Notably, when looking at precision and recall separately (cf. Table 6 in Appendix G), GenIE has a slight proportional decrease of 1-2 absolute points, both in precision and recall, which reflects the increased difficulty of the task due to larger number of relations. The baseline exhibits a similar drop in precision, but a much more significant drop in the recall of almost 10 absolute or 16 point relative. This suggests that the baseline simply ignores most of the relations with lower occurrence counts, which is consistent with the results in Sec. 2, and the hypothesis that the relation classification task is a bottleneck for effectively scaling the baseline system to a large number of relations.

We already have to deploy several techniques to help the baseline better deal with these issues (see Sec. 4.3), while GenIE, thanks to its generative autoregressive formulation, can effectively scale and manage the inherent imbalances of the task much more naturally.

Appendix G Additional Results

	Wiki-NRE			Geo-NRE
	Precision	Recall	F1	Precision	Recall	F1
Pipeline baselines
AIDA + MinIE	36.72	48.56	41.82	35.74	39.01	37.30
NeuralEL + MinIE	35.11	39.67	37.25	36.44	38.11	37.26
AIDA + ClauseIE	36.17	47.28	40.99	35.31	39.51	37.29
NerualEL + ClauseIE	34.45	37.86	36.07	35.63	37.91	36.73
AIDA + CNN	40.35	35.03	37.50	37.15	31.65	34.18
NeuralEL + CNN	36.89	35.21	36.03	37.81	30.05	33.49
Encoder-decoder baselines
Single Attention	45.91	38.36	41.80	40.10	39.12	39.60
Single Attention (+pre-trained)	47.25	40.53	43.63	43.14	43.11	43.12
Single Attention (+beam)	60.56	52.31	56.13	58.69	48.51	53.12
Single Attention (+triplet classifier)	73.78	50.13	59.70	67.04	53.01	59.21
Transformer	46.28	38.97	42.31	45.75	46.20	45.97
Transformer (+pre-trained)	47.48	40.91	43.95	48.41	48.31	48.36
Transformer (+beam)	58.29	50.25	53.97	61.81	61.61	61.71
Transformer (+triplet classifier)	73.07	48.66	58.42	71.24	57.61	63.70
Our pipeline baseline	67.43	54.22	60.11	64.60	64.05	64.32

Table 5: Baselines comparison.
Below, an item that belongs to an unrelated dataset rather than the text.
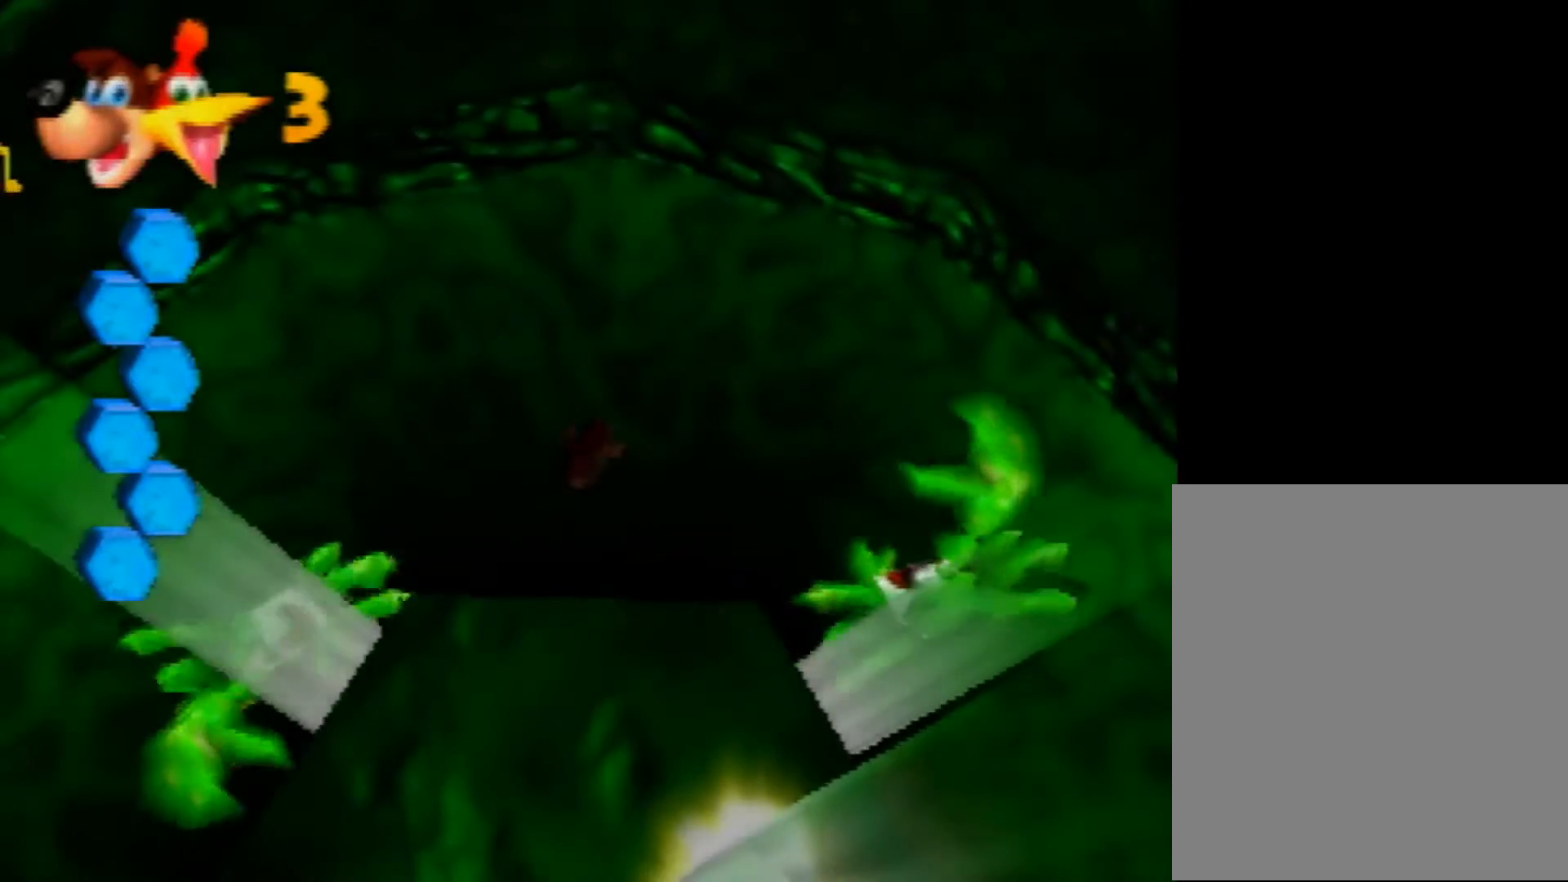
{"buttons": [], "left_stick": "right", "events": [[240, "left_stick", "right"]]}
All results are taken from from Trisedya et al. (2019). Encoder-decoder baseline are proposed by the authors and other pipeline baseline include an NER and an ED system AIDA (Hoffart et al., 2011) or NeuralEL (Kolitsas et al., 2018) and then a relation extraction system CNN (Lin et al., 2016), MiniE (Gashteovski et al., 2017), or ClausIE (Corro and Gemulla, 2013). Best results are highlighted in bold and second best are underlined. Our pipeline baseline scores the best or on pair among these other methods.
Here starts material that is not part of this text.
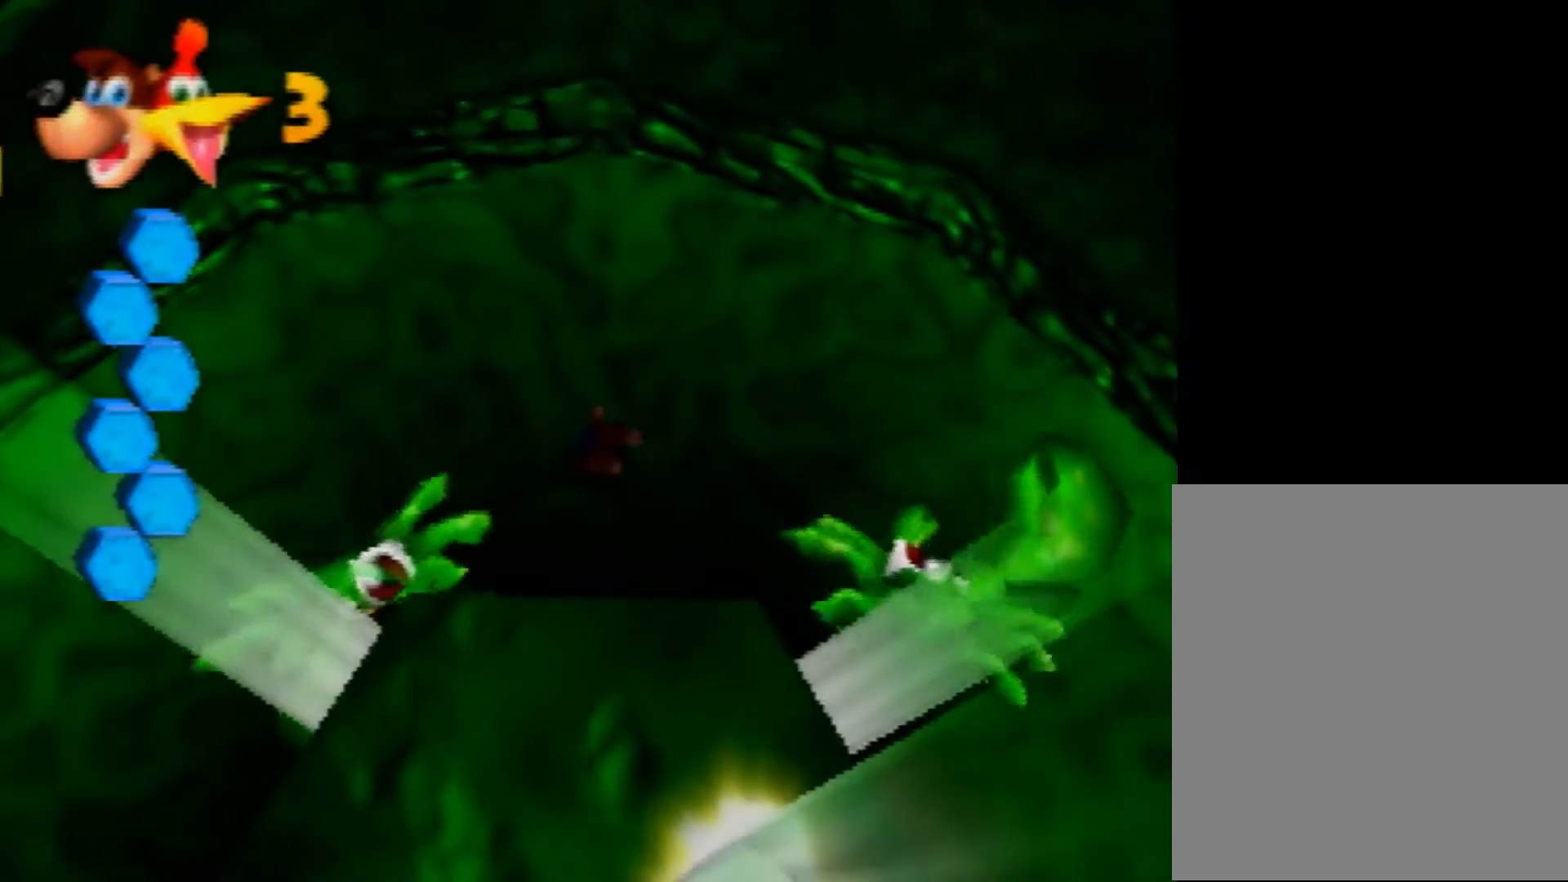
{"buttons": ["A"], "left_stick": "down-left", "events": [[240, "left_stick", "center"], [320, "left_stick", "left"], [360, "A", "down"], [520, "left_stick", "down-left"]]}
	REBEL (top 100 Relations)			REBEL (top 400 Relations)			REBEL (857 Relations)
	Precision	Recall	F1	Precision	Recall	F1	Precision	Recall	F1
Micro
GenIE	68.76 ± 0.12	72.05 ± 0.13	70.36 ± 0.10	67.10 ± 0.13	70.62 ± 0.15	68.82 ± 0.12	68.02 ± 0.15	69.87 ± 0.14	68.93 ± 0.12
SotA Pipeline	44.76 ± 0.17	50.99 ± 0.17	47.67 ± 0.16	38.98 ± 0.13	51.18 ± 0.12	44.25 ± 0.11	43.30 ± 0.15	41.73 ± 0.13	42.50 ± 0.13
Micro
GenIE	52.26 ± 0.25	54.13 ± 0.27	52.75 ± 0.24	41.50 ± 0.66	38.53 ± 0.57	38.12 ± 0.51	33.90 ± 0.73	30.48 ± 0.65	30.46 ± 0.62
SotA Pipeline	27.41 ± 0.27	31.05 ± 0.18	25.87 ± 0.15	16.94 ± 0.63	19.00 ± 0.36	14.73 ± 0.37	12.20 ± 0.35	10.44 ± 0.22	9.48 ± 0.21

Table 6: Impact of the number of relations in the schema on REBEL. The schema is constrained at both training and testing time.